The full available capacity is about 400Mbps. RTT is about 100ms. The reverse traffic adds 200ms additionally. alpha/queue is about 1pkt/ms which is 10Mbps.
Note that all other variants suffer from the reverse traffice, but FAST is very badly affected.
The path RTT is about 49.2 ms and the bottleneck is about 550Mbps.
FAST has worse stability with the window size is 8MB than when the window size is 4MB. This is strange. (4MB is about the BDP. That means FAST overshoots. That is single link! The buffer size in the path seems to be 50ms (from STCP and Reno16 and HSTCP got 80ms queueing delay)

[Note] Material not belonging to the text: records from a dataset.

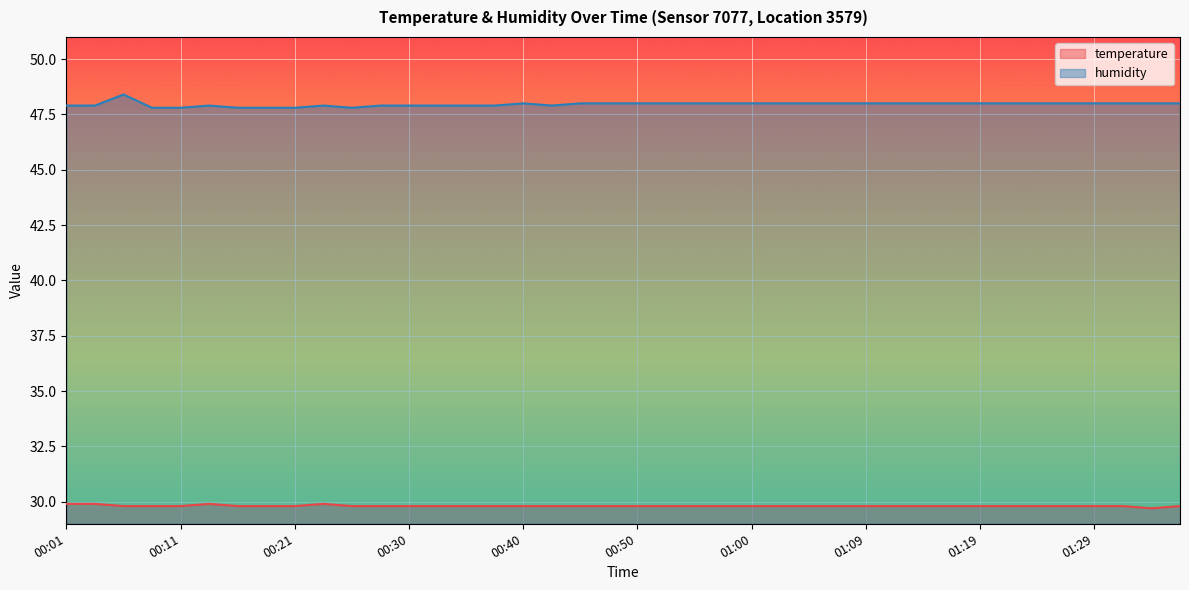

What is the difference between the maximum and minimum values in the humidity series?

0.6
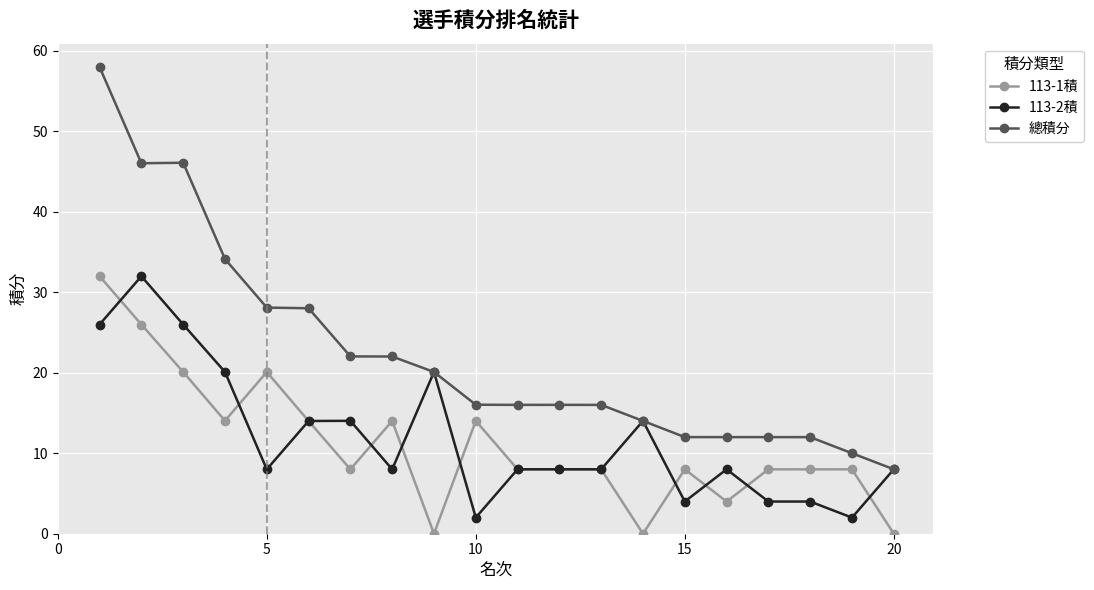

True or false: 總積分 and 113-1積 intersect in this chart.

False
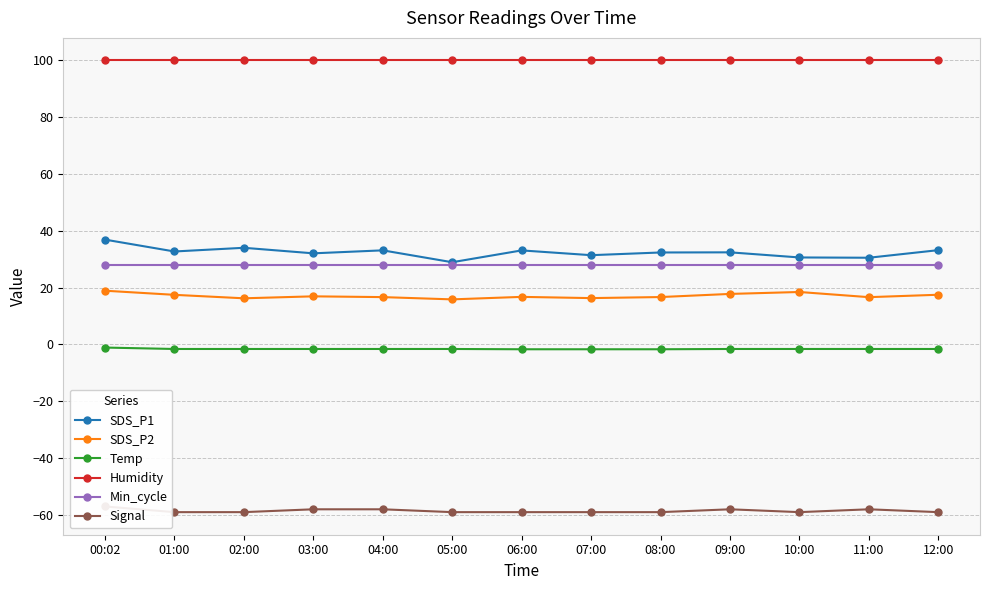

True or false: SDS_P2 and Signal cross at least once.

False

net.ipv4.tcp_vegas_alpha = 200
net.ipv4.tcp_vegas_beta = 250
net.ipv4.tcp_vegas_gamma = 200
The target should be 4.6ms of equilibrium.
| 4MB | 8MB | |
| ping delay | 52.79 ms ~ 53.73 ms | 53.18ms ~ 53.9 ms |
| ping variation | 2.6ms ~ 3.18ms | 4.39ms ~ 7ms |
Shall we react slower? Or is the NIC card similar to the old SysKonnect cards?
The same path, against Reno and against Scalable and against BIC. FAST loses out almost completely. One reason is the delay vs loss signal. (Alpha tuning seems to be off in these tests.)
Again FAST is not stable when the sender buffer size is large.
Inter-protocol performance is better since the delay is larger. The loss-based protocol takes longer time to fill the buffer and the buffer size is smaller (max rtt is around 100ms)
FAST is not getting full bw probably because the noise is too much. (RTT is only 11 ~ 12ms in these cases).
Sender's buffer is not enough (8MB); The experiments are incomplete. Skipped.
FAST is oscillating wildly, esp when the UDP traffic is present. Not sure why. But other protocol cannot get high queueing delay most of the time. So I guess the random loss rate is high in this path.
For competition, FAST is better in this case since the RTT is long.
This is a competition test between Reno and FAST (and other protocols), with paths of different delay.
The results are consistent with the expectation: The larger the RTT, the better the FAST against Reno.
The worst case is SNV-Caltech where RTT<26ms but the maximum RTT >120. In this over-over-buffered network, FAST works the worst.
Single FAST vs Reno (from single flow to 8 flows). FAST works as expected but I suspect the sender's buffer of FAST is constrained. (8MB is only enough to support about 35pkt/ms over the 150ms path)
FAST is aggressive against Reno on the path of SLAC-CERN. The problem is probably that the RTT is huge (200ms) and the buffer size is very small -- I don't see queue built up in this path at all.
/proc/sys/net/ipv4/tcp_vegas_alpha = 400
/proc/sys/net/ipv4/tcp_vegas_beta = 250
I think the parameters' value should be switched.
FAST works well.
FAST worked not very well with GVA2. Explanation: "There was a transient problem with the machine at GVA2, as explained after the result."
1. FAST takes around 100 second to reach equilibrium. 100 second = 500 RTT. On average, each RTT grows the window by 32 pkt. This is very small. I expected the queueing delay is very noisy in this path, or the burstiness effect is very significant.
2. Sometimes. FAST takes a long time to converge. The web page explains that it is possibly due to congestion from other users. Another possible contributor is the noisy queueing delay caused by burstiness.
FAST works well between SNV and GVA. But has some oscillation between SNV and Amsterdam (Other protocols are oscillating lower than 800Mbps too).